_SELECTED EXTRACT:_
[start]

Part of the twelve step program I’m practicing includes a “fearless and thorough” moral inventory of one’s life. If you’re past the age of 20 and have a pulse, this can be a daunting prospect, though the details of the inventory aren’t as important of the practice of it.
Its essence is the consideration of one’s own responsibility in every single relationship or significant event in one’s life. Reflection not as terrified clothes-rending remorse, but as a sober and serious accounting of one’s past actions and their impacts on the lives of those around you.
The next step is to talk these things through with another human being, anxiety over which is far worse than the actual experience. In any event, this list of things to be sorry about, become aware of, leaves me feeling in a funny limbo between light and dark.
Dreams of flying and of meeting up with ex-husbands and boyfriends happen nearly every night and I awaken at times wondering where I am, which part of my life I’ve surfaced into… Sometimes the dream person and I are laughing over our hard times (in retrospect only are they amusing), sometimes they’re yelling my faults out to me so that I wake up curled in a ball of misery.

[end]

Write out the passage on the moral inventory word for word, from "The next step" to "light and dark.".

_EXTRACTED RECORDS:_
[start]

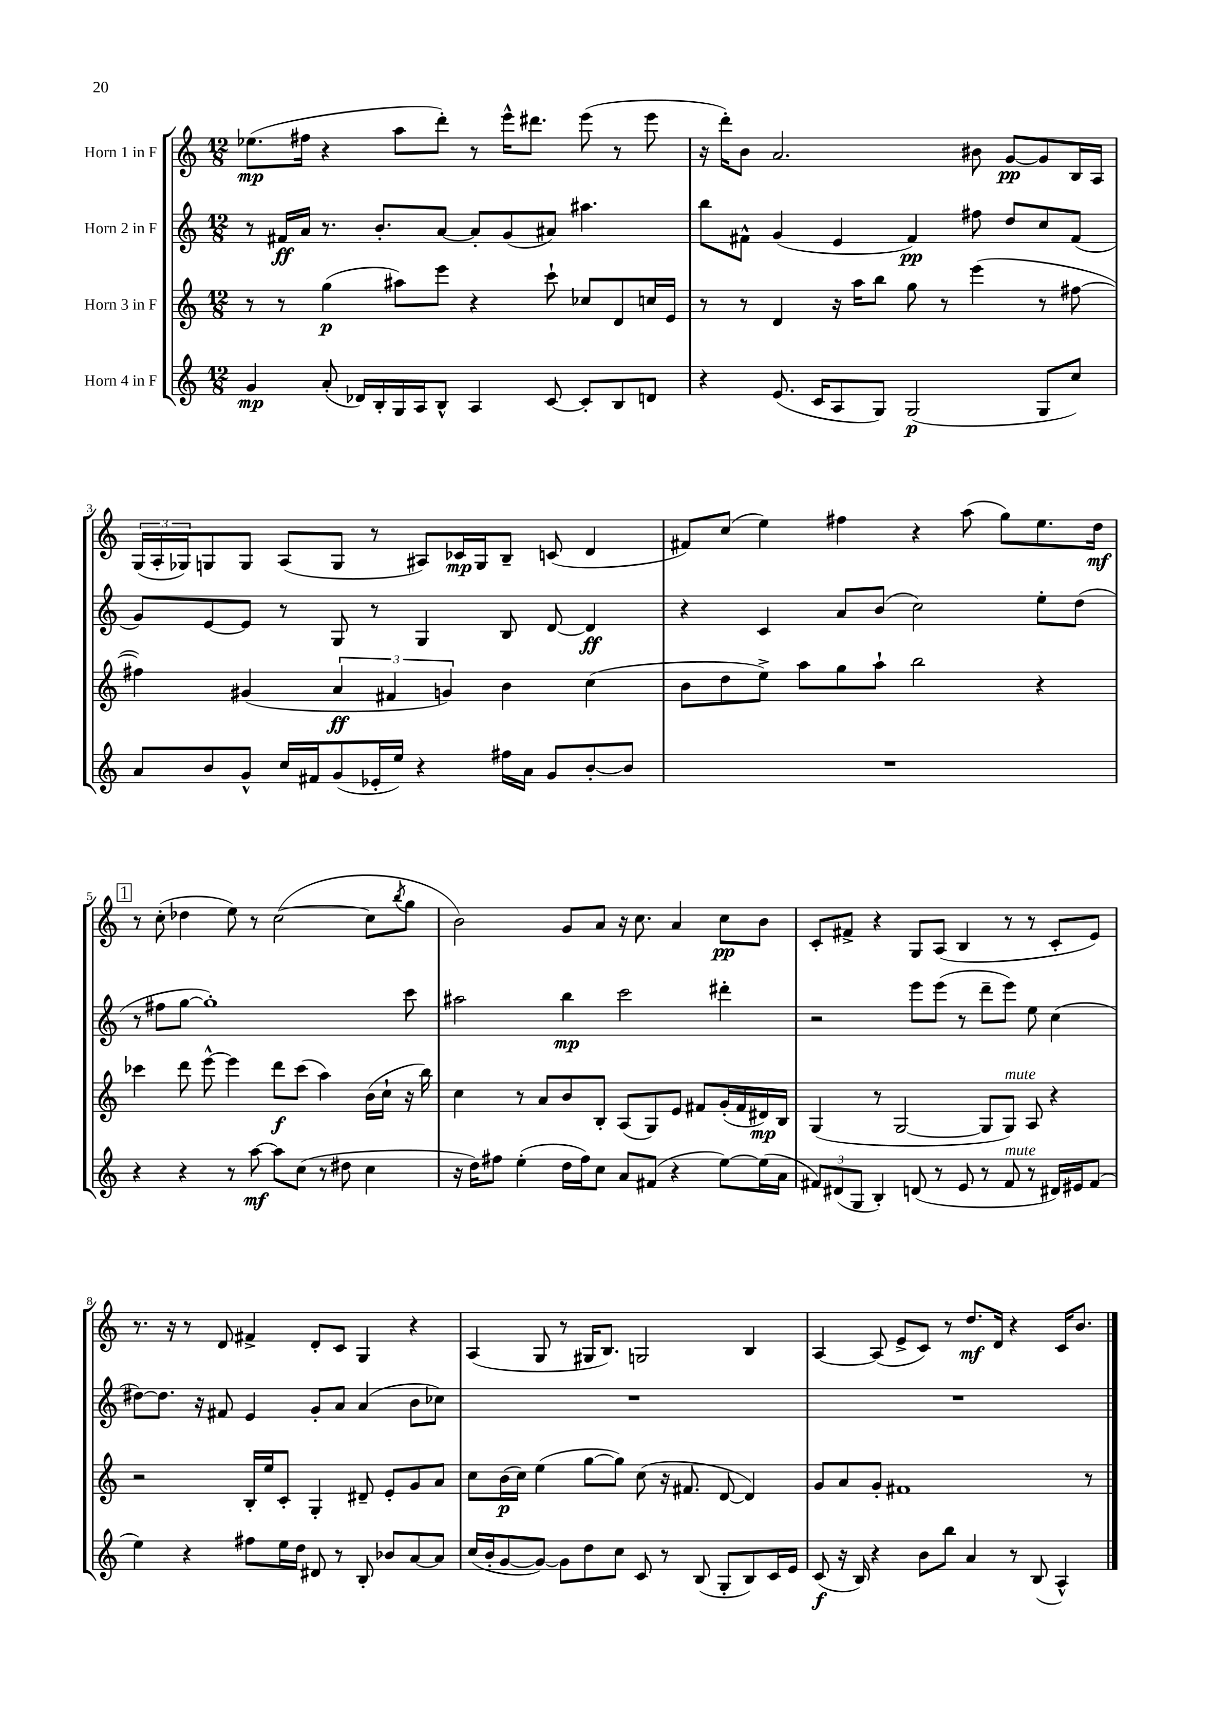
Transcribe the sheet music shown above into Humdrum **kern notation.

[end]
[start]

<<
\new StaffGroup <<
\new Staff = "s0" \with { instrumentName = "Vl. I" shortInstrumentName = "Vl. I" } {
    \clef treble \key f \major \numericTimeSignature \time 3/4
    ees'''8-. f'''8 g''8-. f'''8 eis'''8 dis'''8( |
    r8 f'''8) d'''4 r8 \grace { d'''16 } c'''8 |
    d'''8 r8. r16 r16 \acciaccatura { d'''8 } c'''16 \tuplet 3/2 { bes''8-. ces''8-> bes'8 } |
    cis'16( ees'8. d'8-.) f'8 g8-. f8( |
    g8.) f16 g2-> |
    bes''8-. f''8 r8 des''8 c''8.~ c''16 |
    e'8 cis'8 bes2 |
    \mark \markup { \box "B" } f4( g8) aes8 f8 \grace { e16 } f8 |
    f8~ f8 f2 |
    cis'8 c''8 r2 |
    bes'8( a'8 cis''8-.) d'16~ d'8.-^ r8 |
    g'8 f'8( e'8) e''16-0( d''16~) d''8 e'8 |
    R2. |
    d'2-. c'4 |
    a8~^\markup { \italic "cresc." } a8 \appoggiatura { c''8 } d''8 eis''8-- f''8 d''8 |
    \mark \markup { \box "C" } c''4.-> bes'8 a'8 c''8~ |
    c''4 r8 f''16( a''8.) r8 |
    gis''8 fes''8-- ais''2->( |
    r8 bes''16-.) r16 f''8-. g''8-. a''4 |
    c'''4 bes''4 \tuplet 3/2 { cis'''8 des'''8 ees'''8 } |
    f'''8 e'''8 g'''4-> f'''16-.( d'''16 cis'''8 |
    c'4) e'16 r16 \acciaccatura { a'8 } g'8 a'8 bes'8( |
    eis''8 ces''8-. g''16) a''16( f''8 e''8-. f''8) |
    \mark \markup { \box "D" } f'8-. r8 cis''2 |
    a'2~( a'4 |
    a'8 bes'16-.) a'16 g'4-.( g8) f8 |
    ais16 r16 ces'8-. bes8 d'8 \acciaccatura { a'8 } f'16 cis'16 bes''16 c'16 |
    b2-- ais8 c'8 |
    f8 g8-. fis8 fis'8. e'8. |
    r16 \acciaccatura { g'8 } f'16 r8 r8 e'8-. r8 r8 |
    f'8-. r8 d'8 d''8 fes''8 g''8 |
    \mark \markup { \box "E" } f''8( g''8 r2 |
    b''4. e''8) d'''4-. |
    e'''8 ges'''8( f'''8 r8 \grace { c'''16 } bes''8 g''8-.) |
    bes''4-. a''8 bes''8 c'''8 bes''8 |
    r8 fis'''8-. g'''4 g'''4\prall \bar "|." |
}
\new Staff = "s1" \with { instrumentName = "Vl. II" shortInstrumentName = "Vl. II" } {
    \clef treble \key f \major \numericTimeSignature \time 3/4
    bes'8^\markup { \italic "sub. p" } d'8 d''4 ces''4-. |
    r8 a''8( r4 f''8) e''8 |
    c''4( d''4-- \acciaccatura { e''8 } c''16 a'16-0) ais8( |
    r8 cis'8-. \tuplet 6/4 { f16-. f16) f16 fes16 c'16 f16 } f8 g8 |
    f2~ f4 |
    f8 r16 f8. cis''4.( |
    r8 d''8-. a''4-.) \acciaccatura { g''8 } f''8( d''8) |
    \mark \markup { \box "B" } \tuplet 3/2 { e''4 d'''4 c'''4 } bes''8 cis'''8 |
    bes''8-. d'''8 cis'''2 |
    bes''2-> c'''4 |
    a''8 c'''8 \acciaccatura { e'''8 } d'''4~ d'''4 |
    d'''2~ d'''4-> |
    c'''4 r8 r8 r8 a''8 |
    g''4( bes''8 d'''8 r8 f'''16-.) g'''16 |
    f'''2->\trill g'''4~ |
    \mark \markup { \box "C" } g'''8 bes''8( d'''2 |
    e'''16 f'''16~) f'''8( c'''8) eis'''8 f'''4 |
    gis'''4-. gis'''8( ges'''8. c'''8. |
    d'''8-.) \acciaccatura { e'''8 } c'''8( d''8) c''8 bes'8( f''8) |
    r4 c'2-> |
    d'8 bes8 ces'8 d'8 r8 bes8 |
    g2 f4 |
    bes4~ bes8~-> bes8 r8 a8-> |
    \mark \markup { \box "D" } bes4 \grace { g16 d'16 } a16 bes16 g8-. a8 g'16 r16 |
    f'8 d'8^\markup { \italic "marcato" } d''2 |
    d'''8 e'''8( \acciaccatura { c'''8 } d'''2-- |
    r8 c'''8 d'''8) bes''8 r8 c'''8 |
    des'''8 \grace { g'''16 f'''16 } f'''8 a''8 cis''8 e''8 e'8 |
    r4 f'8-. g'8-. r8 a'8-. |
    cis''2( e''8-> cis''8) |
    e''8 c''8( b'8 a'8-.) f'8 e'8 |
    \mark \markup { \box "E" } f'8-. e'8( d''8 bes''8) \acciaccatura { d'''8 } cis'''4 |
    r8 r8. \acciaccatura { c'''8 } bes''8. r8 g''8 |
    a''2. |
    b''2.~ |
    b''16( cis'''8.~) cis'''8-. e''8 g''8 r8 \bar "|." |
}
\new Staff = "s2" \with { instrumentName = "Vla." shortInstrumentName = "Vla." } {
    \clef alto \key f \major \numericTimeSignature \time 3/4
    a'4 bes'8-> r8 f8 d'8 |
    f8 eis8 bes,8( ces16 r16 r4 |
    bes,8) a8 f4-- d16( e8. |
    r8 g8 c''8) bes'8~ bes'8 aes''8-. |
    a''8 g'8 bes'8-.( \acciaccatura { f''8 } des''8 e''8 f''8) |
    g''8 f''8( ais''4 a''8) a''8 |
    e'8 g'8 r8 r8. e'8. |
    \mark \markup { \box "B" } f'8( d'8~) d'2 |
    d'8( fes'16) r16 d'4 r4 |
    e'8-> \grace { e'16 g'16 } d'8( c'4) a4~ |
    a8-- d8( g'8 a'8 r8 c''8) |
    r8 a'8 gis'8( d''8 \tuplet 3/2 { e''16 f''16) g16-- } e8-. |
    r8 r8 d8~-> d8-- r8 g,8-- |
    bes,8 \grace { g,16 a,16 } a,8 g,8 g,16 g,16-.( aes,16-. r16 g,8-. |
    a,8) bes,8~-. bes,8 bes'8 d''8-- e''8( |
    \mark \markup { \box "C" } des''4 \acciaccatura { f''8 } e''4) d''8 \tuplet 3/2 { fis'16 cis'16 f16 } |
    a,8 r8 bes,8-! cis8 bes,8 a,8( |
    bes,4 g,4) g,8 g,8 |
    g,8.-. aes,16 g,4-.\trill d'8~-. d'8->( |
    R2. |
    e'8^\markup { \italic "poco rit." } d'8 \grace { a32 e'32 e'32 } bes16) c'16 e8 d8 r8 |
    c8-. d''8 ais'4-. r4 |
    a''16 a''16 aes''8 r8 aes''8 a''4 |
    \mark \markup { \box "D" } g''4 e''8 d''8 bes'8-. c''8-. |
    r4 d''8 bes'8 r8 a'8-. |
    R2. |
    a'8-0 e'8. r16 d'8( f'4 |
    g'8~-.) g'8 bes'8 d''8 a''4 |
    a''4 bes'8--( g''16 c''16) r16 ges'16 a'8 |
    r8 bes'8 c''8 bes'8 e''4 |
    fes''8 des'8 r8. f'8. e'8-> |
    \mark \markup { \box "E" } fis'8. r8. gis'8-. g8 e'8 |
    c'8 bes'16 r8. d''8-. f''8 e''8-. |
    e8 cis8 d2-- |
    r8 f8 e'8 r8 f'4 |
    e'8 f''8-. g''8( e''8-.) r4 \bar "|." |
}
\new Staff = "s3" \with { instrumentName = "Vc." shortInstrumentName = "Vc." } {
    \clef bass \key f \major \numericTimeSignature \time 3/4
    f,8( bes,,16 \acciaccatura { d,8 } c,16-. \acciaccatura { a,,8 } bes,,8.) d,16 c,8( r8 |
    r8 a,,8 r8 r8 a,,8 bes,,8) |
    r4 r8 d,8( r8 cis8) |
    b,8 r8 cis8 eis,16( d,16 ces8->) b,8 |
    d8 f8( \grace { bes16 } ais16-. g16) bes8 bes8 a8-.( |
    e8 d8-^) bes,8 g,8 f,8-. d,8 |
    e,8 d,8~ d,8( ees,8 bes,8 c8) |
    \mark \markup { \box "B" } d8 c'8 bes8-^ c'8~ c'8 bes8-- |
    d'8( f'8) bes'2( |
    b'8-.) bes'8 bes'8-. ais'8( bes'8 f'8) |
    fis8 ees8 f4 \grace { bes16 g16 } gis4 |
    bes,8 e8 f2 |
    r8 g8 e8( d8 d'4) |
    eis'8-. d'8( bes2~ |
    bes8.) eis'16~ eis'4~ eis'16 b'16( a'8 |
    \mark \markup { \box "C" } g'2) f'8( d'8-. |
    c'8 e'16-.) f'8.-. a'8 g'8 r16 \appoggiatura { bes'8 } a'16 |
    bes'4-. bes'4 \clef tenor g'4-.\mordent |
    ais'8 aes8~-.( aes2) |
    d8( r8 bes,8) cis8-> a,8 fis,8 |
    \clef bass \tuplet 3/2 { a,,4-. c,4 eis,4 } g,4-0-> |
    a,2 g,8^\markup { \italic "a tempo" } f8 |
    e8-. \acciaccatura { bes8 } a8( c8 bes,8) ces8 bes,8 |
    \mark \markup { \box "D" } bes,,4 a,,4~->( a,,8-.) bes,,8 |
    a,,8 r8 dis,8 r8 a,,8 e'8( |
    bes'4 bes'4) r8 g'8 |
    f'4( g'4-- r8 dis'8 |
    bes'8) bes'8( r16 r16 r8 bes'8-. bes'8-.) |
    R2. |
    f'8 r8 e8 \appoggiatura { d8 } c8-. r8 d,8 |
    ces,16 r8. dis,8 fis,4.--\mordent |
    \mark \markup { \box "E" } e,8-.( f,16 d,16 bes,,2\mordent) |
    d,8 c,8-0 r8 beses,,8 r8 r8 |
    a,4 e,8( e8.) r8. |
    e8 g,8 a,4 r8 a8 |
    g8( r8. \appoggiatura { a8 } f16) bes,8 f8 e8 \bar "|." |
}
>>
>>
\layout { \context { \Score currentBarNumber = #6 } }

[end]

_ANSWER TO THIS EXERCISE:_
The next step is to talk these things through with another human being, anxiety over which is far worse than the actual experience. In any event, this list of things to be sorry about, become aware of, leaves me feeling in a funny limbo between light and dark.